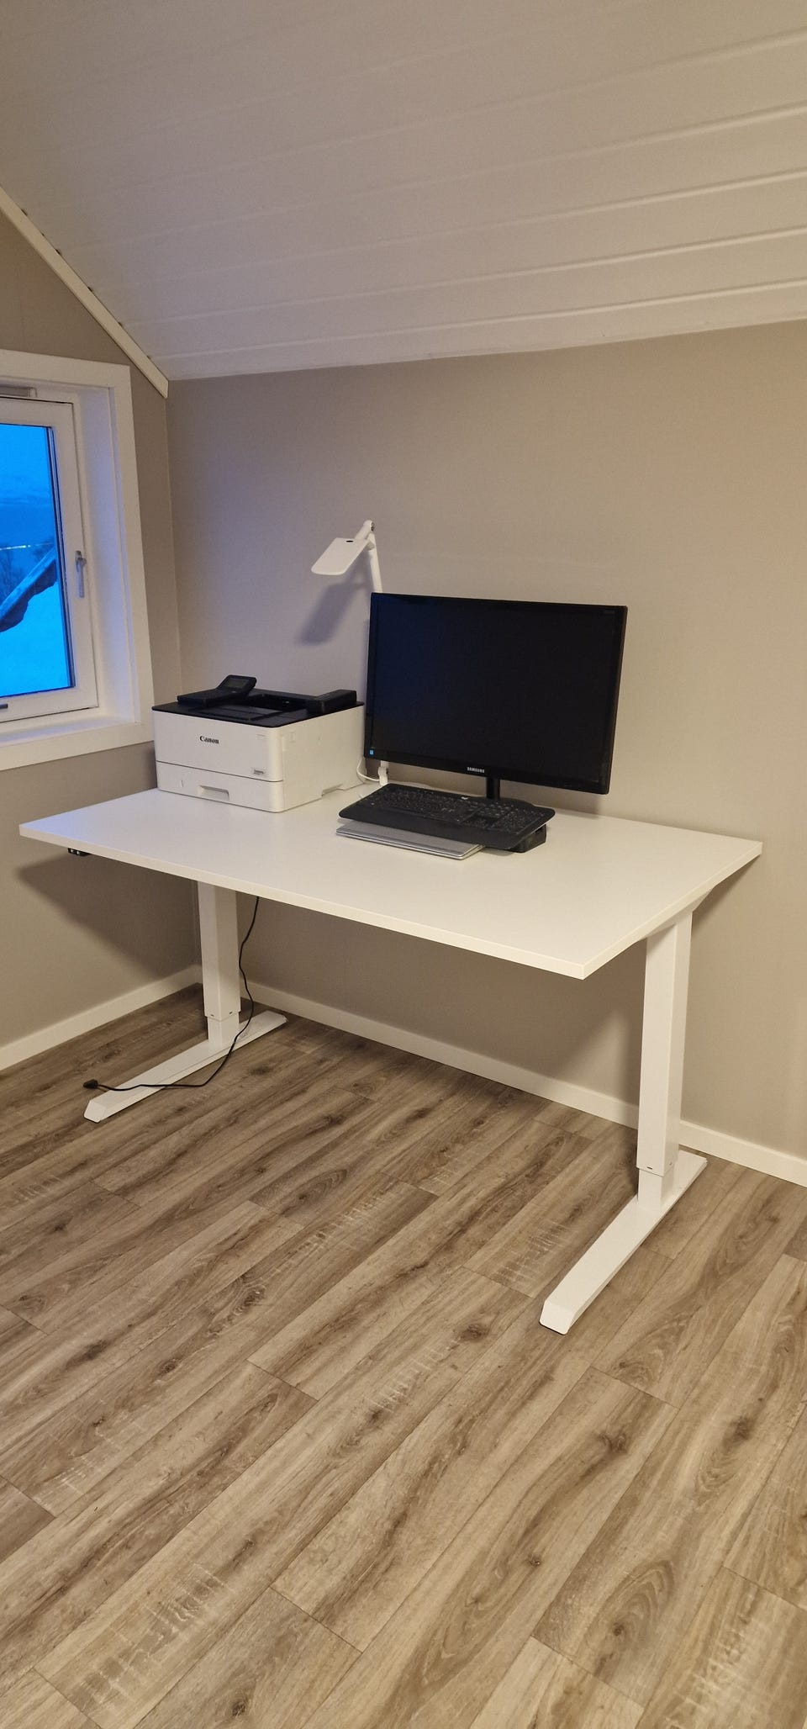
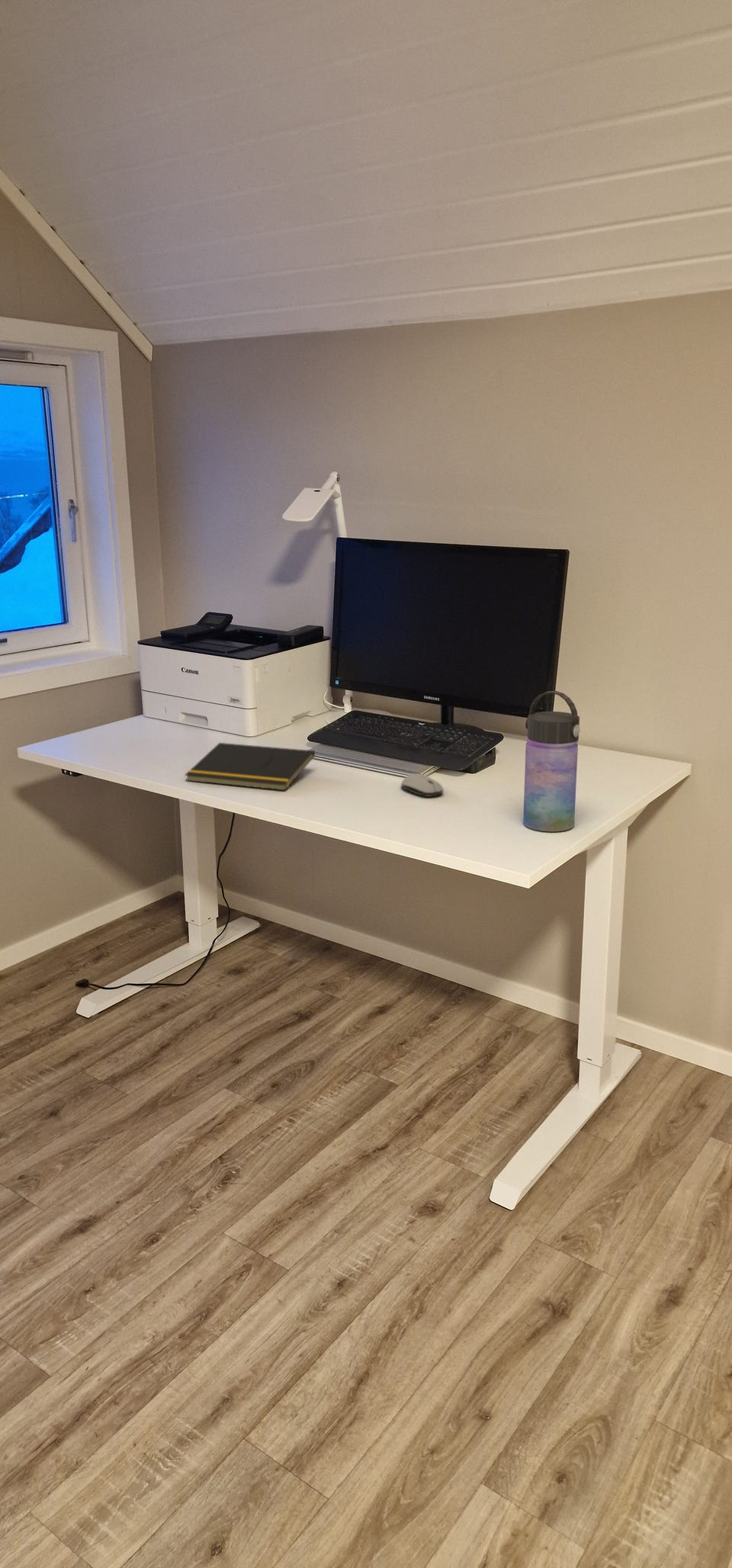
+ computer mouse [400,773,445,798]
+ notepad [184,742,316,791]
+ water bottle [522,690,581,832]
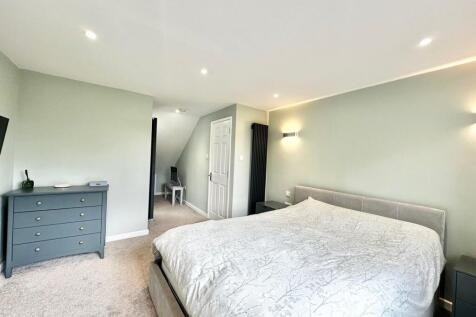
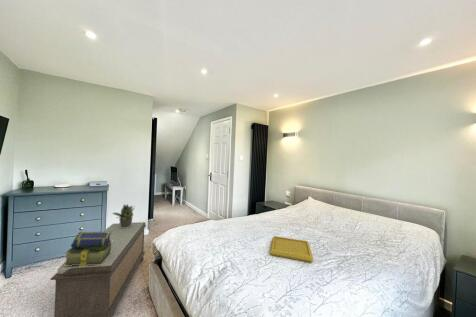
+ potted plant [111,203,136,228]
+ bench [49,221,147,317]
+ stack of books [64,231,113,267]
+ serving tray [269,235,314,263]
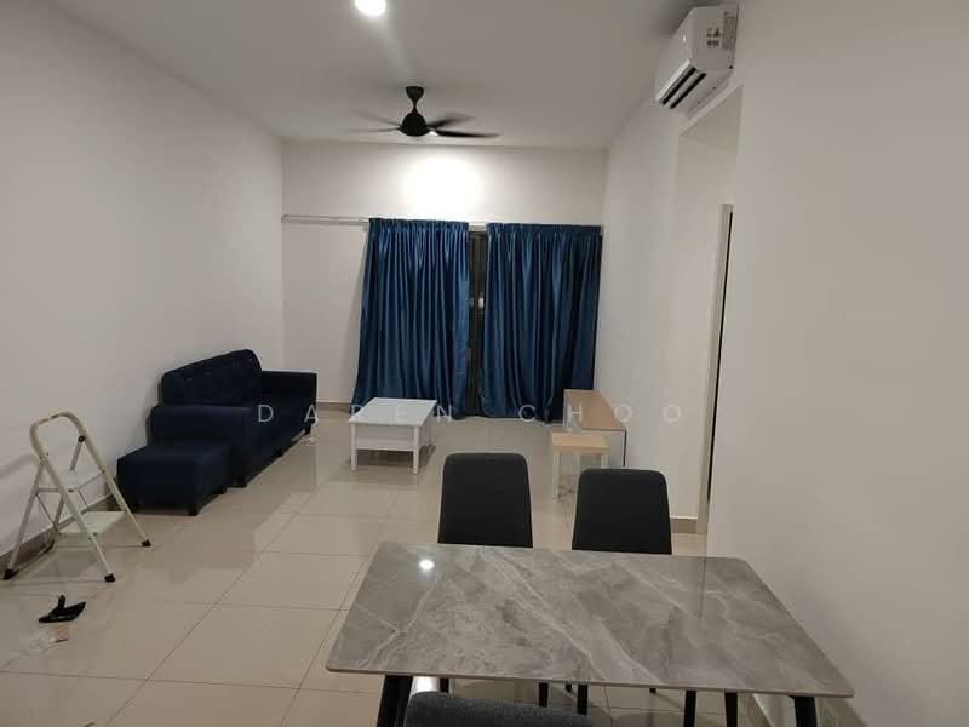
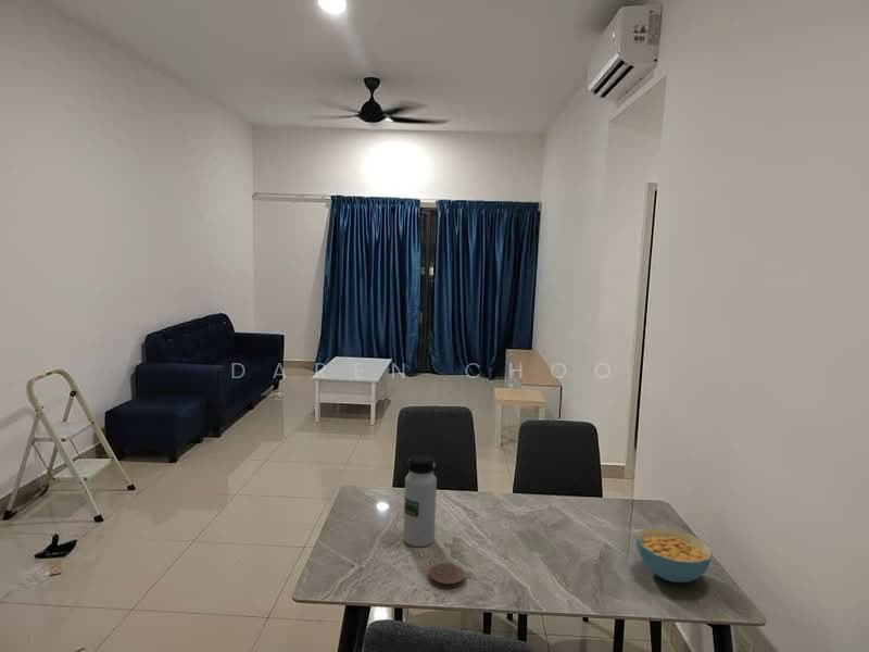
+ cereal bowl [635,526,714,584]
+ water bottle [402,454,438,548]
+ coaster [428,562,466,589]
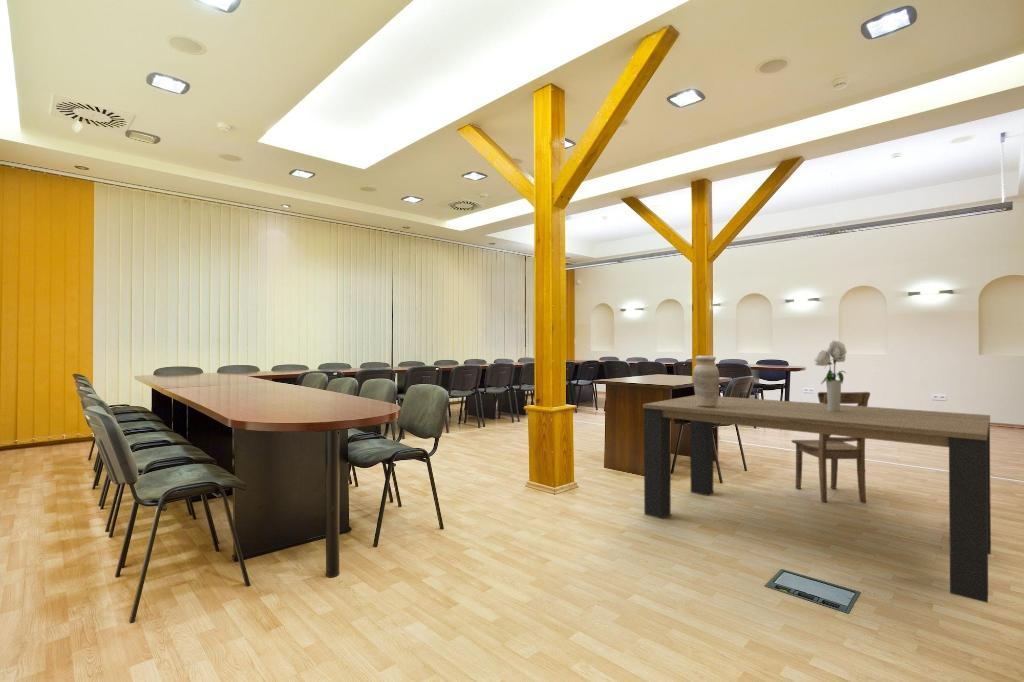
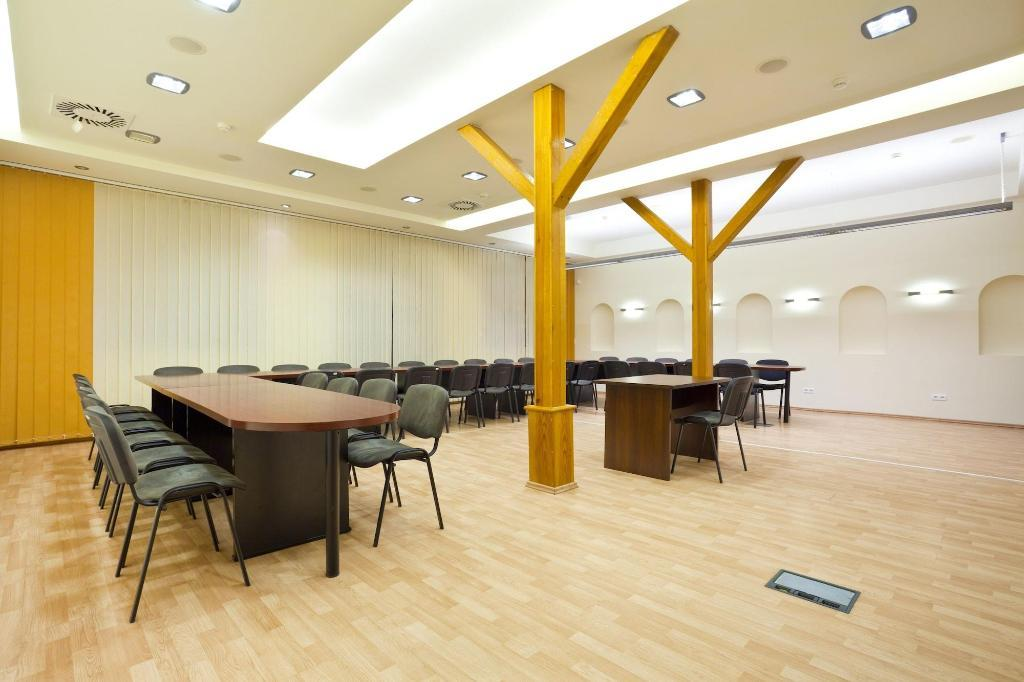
- bouquet [814,340,848,411]
- dining table [642,394,992,604]
- vase [692,355,720,407]
- dining chair [791,391,871,503]
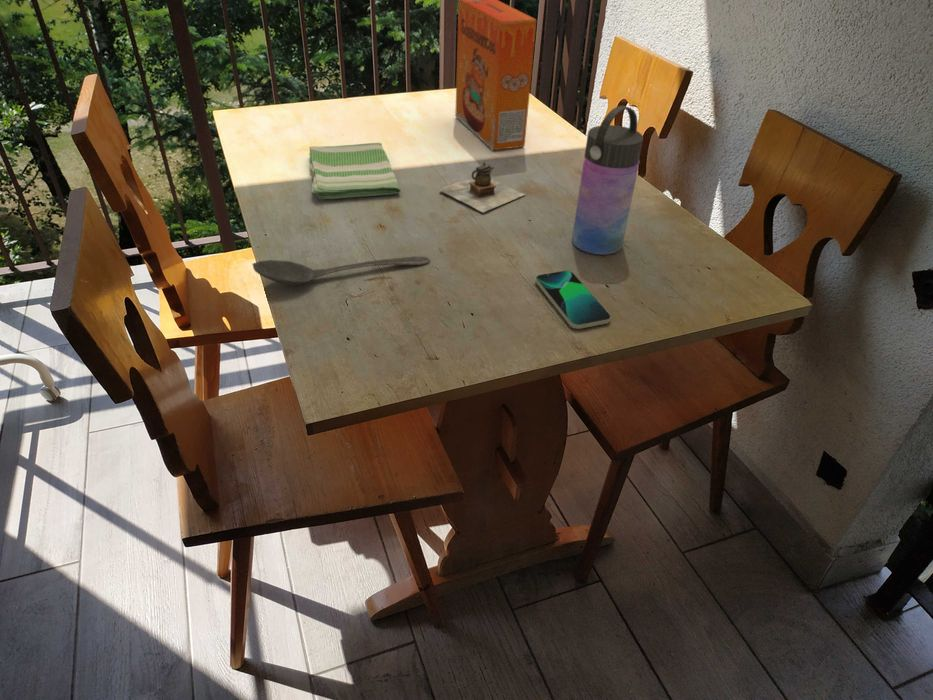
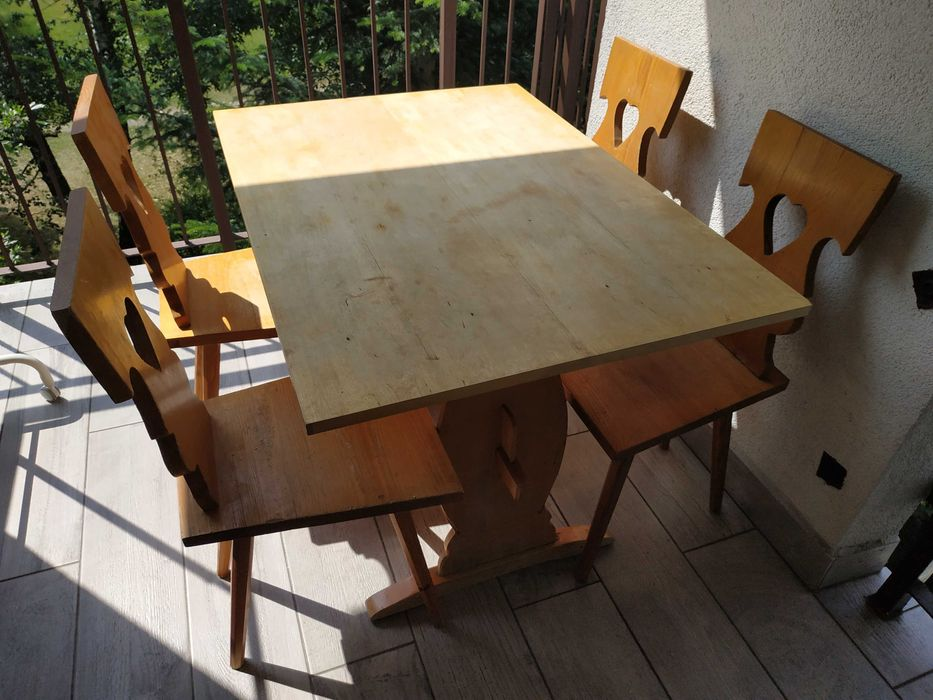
- cereal box [454,0,537,151]
- stirrer [252,255,431,286]
- dish towel [308,142,402,200]
- smartphone [535,269,612,330]
- teapot [439,161,526,213]
- water bottle [571,105,644,256]
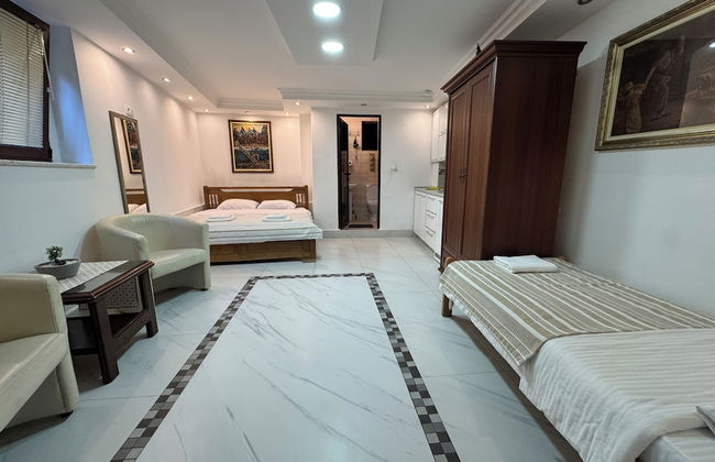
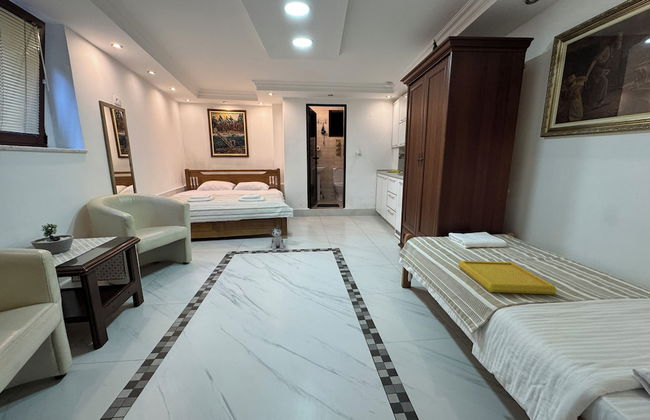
+ plush toy [268,224,286,250]
+ serving tray [457,260,558,295]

::::::

Count how many lines in the data above hold "cereal", and give that number by itself.

2